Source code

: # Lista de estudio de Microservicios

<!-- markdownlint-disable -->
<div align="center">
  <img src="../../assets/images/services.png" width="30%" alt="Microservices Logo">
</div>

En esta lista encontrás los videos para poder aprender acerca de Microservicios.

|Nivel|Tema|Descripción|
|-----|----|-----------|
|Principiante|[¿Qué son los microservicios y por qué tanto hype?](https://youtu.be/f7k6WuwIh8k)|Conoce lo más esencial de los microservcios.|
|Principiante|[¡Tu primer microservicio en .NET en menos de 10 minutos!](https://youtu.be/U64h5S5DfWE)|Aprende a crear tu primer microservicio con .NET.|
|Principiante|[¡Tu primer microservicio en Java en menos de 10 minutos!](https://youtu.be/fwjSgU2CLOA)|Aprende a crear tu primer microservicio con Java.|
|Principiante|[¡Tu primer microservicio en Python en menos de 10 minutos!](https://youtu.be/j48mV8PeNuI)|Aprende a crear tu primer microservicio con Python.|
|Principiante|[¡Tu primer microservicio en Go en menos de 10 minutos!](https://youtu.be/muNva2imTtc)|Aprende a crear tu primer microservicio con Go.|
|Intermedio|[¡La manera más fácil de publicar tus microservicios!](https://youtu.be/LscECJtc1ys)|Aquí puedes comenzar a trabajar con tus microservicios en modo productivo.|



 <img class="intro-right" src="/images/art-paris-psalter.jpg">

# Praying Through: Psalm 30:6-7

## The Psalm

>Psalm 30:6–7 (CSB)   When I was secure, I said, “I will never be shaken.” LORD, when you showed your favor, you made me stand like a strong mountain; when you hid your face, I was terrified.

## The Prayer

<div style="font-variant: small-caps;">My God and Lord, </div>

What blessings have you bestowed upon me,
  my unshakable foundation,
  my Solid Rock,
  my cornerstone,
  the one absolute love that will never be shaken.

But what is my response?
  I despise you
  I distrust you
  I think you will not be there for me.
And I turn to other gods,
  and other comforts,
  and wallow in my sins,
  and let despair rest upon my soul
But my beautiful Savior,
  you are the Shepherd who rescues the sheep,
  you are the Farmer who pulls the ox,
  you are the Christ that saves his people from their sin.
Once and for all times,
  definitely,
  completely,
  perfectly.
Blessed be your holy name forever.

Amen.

# Goal of the exercise
Which lines above contain the word "Psalm"? Copy each one.

# Problem solution
# Praying Through: Psalm 30:6-7
## The Psalm
>Psalm 30:6–7 (CSB)   When I was secure, I said, “I will never be shaken.” LORD, when you showed your favor, you made me stand like a strong mountain; when you hid your face, I was terrified.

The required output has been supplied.